By matching device-level data with the strength of machine-learning, Kantar Media is able to fully leverage panels to understand who is watching content at census level. It’s unlocking the full power of people-based measurement, writes Emiliano Cancellieri.
Sharper resolution: using machine-learning to measure audiences in high definition

When RTL Netherlands partnered with Kantar Media for a Proof of Concept, the broadcaster was not lacking in data. With eight television channels, a well-used streaming service and a strong digital footprint, RTL was capturing signals from around five million unique devices across websites and catch-up platforms.
The problem was resolution. RTL, like many organisations with access to large volumes of first-party data, could see what was being watched, but not by whom. The data was tied to devices rather than individuals, tracking activity without providing a meaningful view of the person behind the screen.
This is a common gap in media measurement today. The increasing fragmentation of viewing habits across platforms has made it more difficult to produce reliable, person-level insights. Many datasets are passive, logged automatically by apps or set-top boxes. While they are useful for understanding patterns, they rarely tell the full story.
Kantar Media’s methodology is designed to bridge this divide. Rather than relying on devices or households as proxies for people, it integrates behavioural data with insights from verified audience panels. The approach is grounded in established measurement principles, enhanced with machine learning models to improve scale and accuracy.
At its core is the panel, with groups of real individuals whose demographics and media consumption habits are carefully verified and regularly updated. They act as a reference point; a baseline against which broader data signals can be interpreted. While limited in reach, panels provide a degree of reliability that raw behavioural data cannot match.
To extend this reliability across larger datasets, Kantar Media cross-references device-level viewing logs with panel data. This allows it to identify patterns in content consumption, time of use and other behavioural markers. Algorithms are then applied to infer demographic and lifestyle attributes for each device. These models draw on techniques based on decision trees such as XGBoost, LightGBM and random forest, thus producing probabilistic profiles for each viewer.
The process is particularly useful when data is incomplete or anonymised. For example, if a tablet is regularly used to stream cooking content in the early evening, and similar behaviour is observed among a particular demographic in the panel, the system assigns a likely profile to that device. These profiles may include age range, gender, household composition or interests such as health, gaming or food shopping. This was the case with RTL. By matching its own device-level data with Kantar Media’s panel, RTL was able to enhance its understanding of individual users, moving from anonymous identifiers to attributes such as age, gender, family structure etc. This provided a more detailed view of the audience, enabling better targeting and content decisions.
A shift in how audiences are understood
Machine learning methodologies are also applied by Kantar Media with a corrective function. Where broadcasters or brands already hold claimed demographic data — submitted, for instance, through user registration forms — it may be inaccurate.

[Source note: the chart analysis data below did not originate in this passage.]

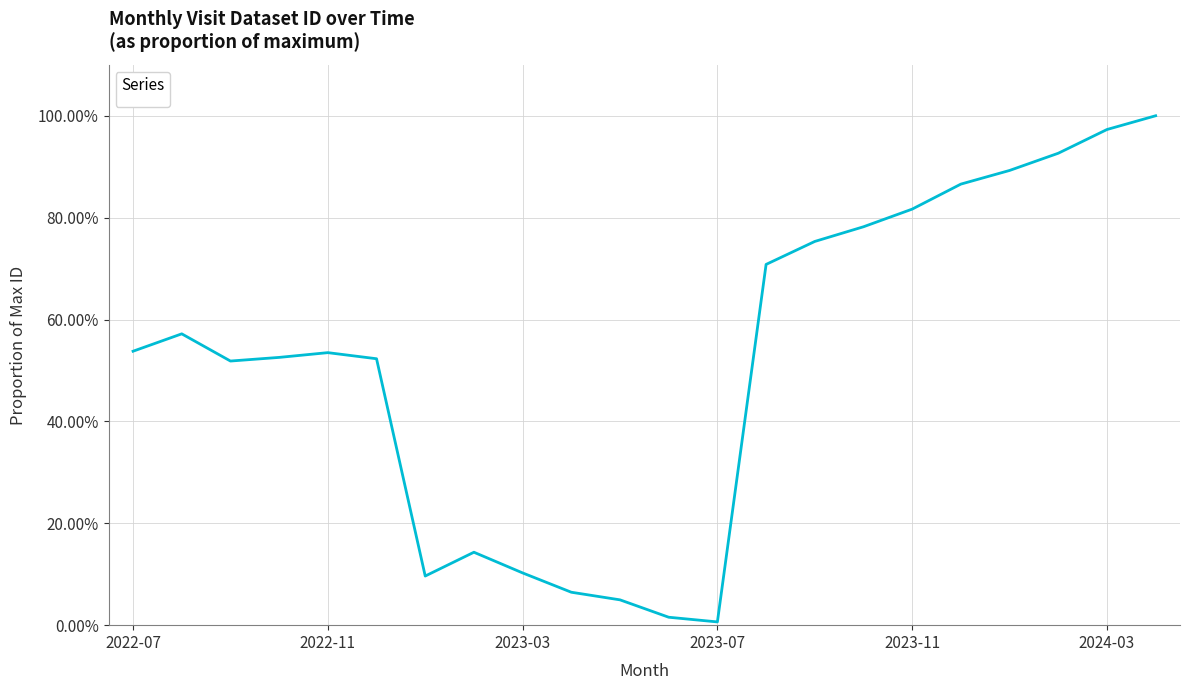

Is this an area chart (filled region under the line)?

No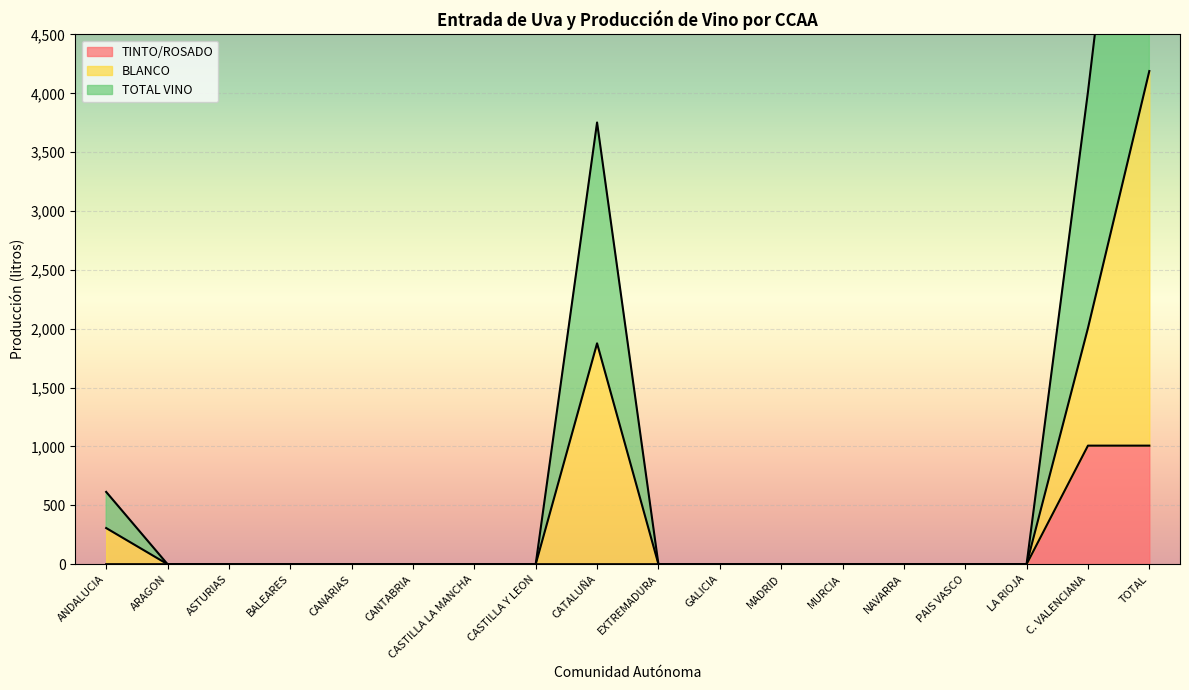

The TINTO/ROSADO series shows 0 at LA RIOJA. True or false?

True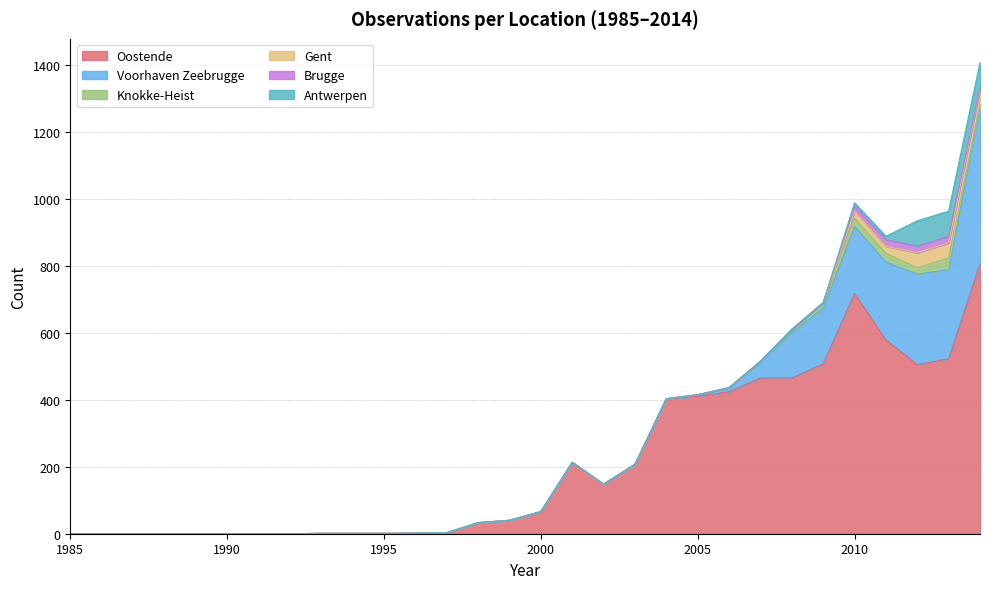

True or false: Antwerpen has a value of 34 at 2012.

False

Kantar Media applies what we refer to as “accuracy matrices” to adjust for common reporting errors, using panel benchmarks to recalibrate the data.
Naturally, then, these techniques will never replace panels given their unique function, nor does it suggest that probabilistic modelling is a substitute for verified data. The value lies in combining both: maintaining the rigour of representative measurement while extending its reach using scalable data science. The result is a dataset that is both more comprehensive and actionable.
For marketers, this represents a shift in how audiences can be understood and reached. Rather than relying on broad categories or device proxies, campaigns can be based on more precise profiles. This supports better measurement of reach and frequency and enables more consistent targeting across platforms. For broadcasters, this not only boosts their commercial potential, but could also enable them to refine content strategies.
As the media environment continues to evolve, this kind of person-level insight is certainly likely to become more central to how broadcasters, advertisers and platforms operate, shifting the focus from data collection to meaningful interpretation.
By focusing on the individual rather than the device, and by anchoring behavioural modelling in established measurement standards, Kantar Media’s approaches offer a route to meeting that challenge. These approaches embody a wider industry shift: data that is not only technically sophisticated but also truly actionable, fit for purpose.
Emiliano Cancellieri is a Data Science Manager at Kantar Media.